Nigeria has no choice other than to manufacture her way out of the current economic crisis as the US did after the bombing of Pearl Harbour

Ayo Akinfe

[1] O’Level economics teaches us all that inflation is too much money chasing too few goods. There is always a simple solution to the problem, which is quadruple the production of consumer goods and you reverse the trend

[2] Historically, we have a precedence for this sort of emergency manufacturing and production explosion and in 1941, the Americans did the unthinkable after the bombing of Pearl Harbour and the declaration of war on Japan

[3] After war was officially declared, President Franklin Roosevelt invited the chairmen of the three major US automobile companies to the White House in December 1941 and gave them production quotas to fulfil. You know what, they all met these targets within a year

[4] Totally unprepared for war, lacking military equipment and not having any armaments manufacturer who could equip a modern army, President Roosevelt knew he was in big trouble as the US was at war with Japan and Germany that had spent the last 10 years arming themselves to the teeth

[5] Knowing he had zero chance of winning this war against the industrial armies of Japan and Germany, President Roosevelt summoned William Knudsen, the president of General Motors, Henry Ford, the president of Ford Motors and Kaufman Keller, the president of Chrysler to the White House for a make-or-break meeting and read them the riot act

[6] President Roosevelt told them in plain language that they had to turn their factories into war machines or the US would be crushed. These three gentlemen did not disappoint him as they delivered big time

[7] It took the US automobile industry 18 months to get up and running but when they did, they out-produced everybody else by such a gulf that there was only going to be one winner in the war. General Motors became the largest military contractor on earth, manufacturing 119,562,000 shells, 206,000 aircraft engines, 97,000 bombers, 301,000 aircraft propellers, 198,000 diesel engines, 1,900,000 machine guns and 854,000 military trucks.

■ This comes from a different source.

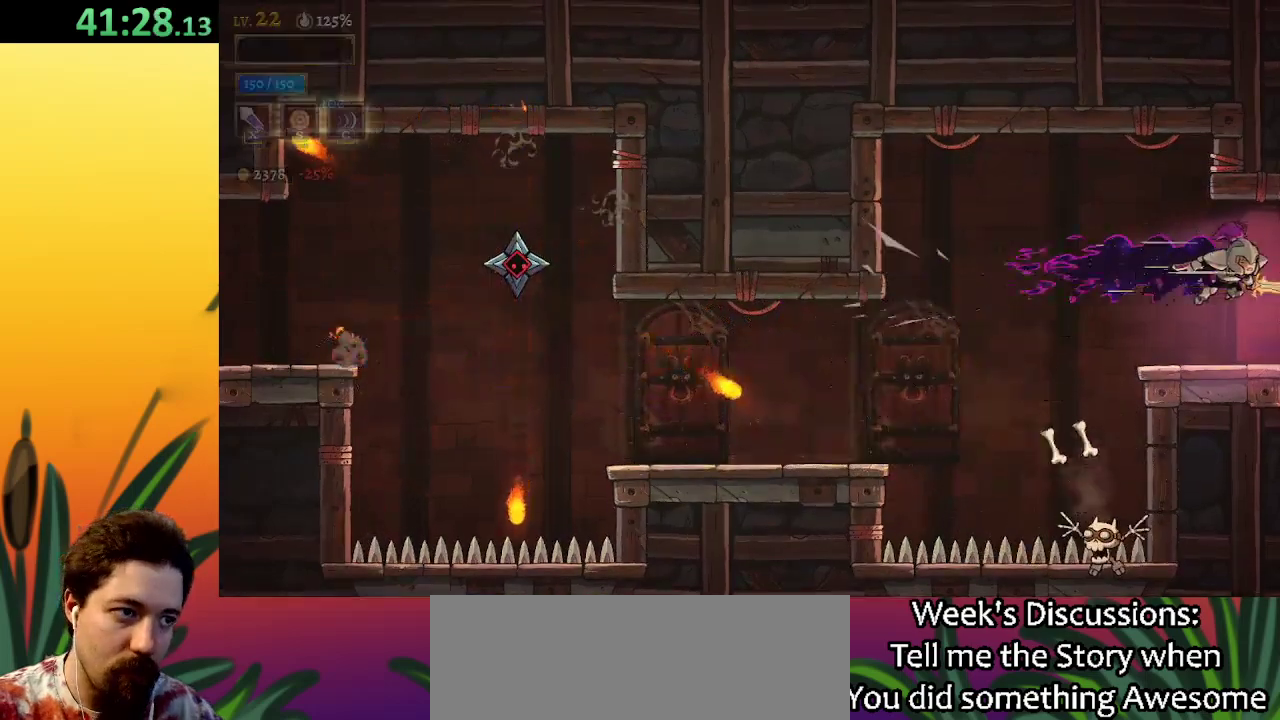
{"keys": [], "events": [[250, "d", "up"], [333, "right", "up"]]}
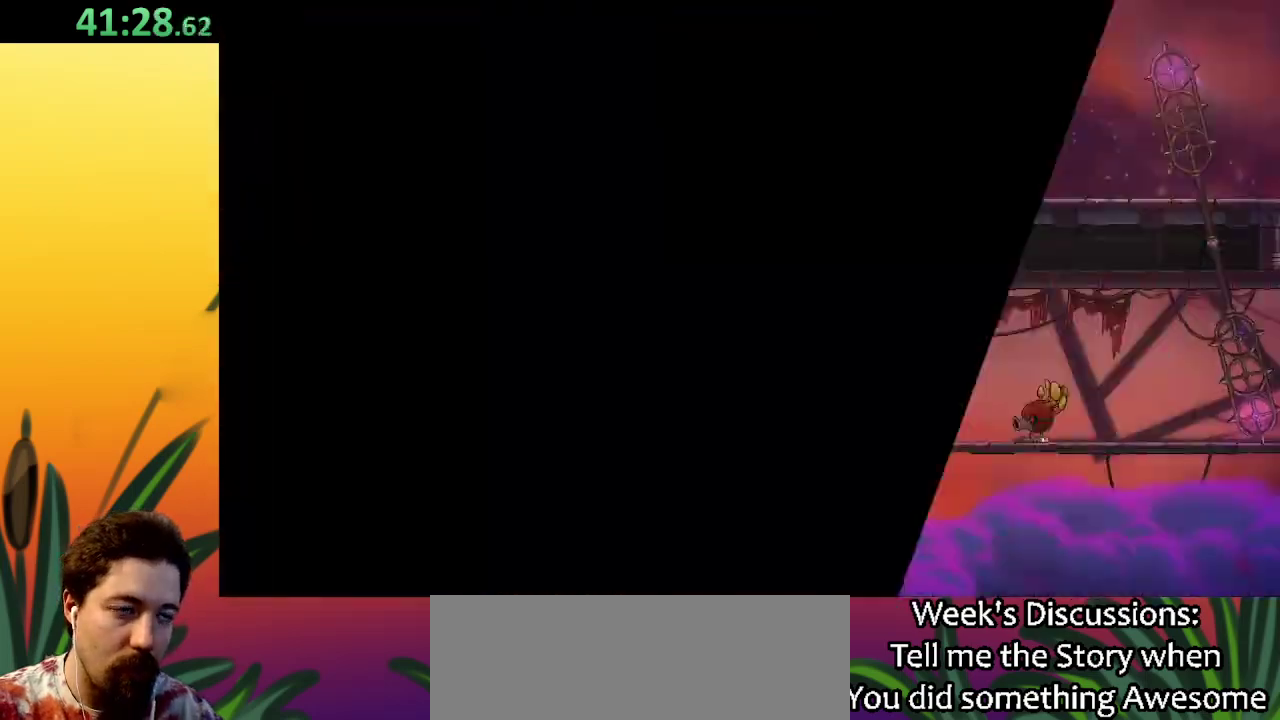
{"keys": ["right"], "events": [[217, "right", "down"]]}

[8] Chrysler had never made tanks before but the company built a factory from scratch. Known as the Detroit Tank Arsenal, this Chrysler plant made roughly as many tanks during the war than all the Nazi factories combined

[8] For its part, Ford, which became the nation’s third largest military contractor. It built a production facility called Willow Run, the largest factory under one roof in the history of the world, churning out 18,482 B-24 Liberators bombers. So many labourers worked at Willow Run, the government had to build a city from scratch to house them. It was named Bomber City, providing the workforce with homes and infrastructure near the factory

[9] Nigeria finds herself in a similar war situation today. President Bola needs some chief executives he can call to Aso Rock and ask them to fill the vacuum by manufacturing 2m tractors, 5m electricity transformers, six 10,000MW power plants, 500,000 railway carriages, 200m tonnes of processed foods, 100m tonnes of clothing materials, etc to save Nigeria

[10] Unfortunately, 64 years after independence, there are no such industrialists and manufacturers a Nigerian president can call on. Nigeria's rich made their money shamelessly importing finished products and distributing them, looting government funds or getting government contracts. Is our problem really bad political leadership?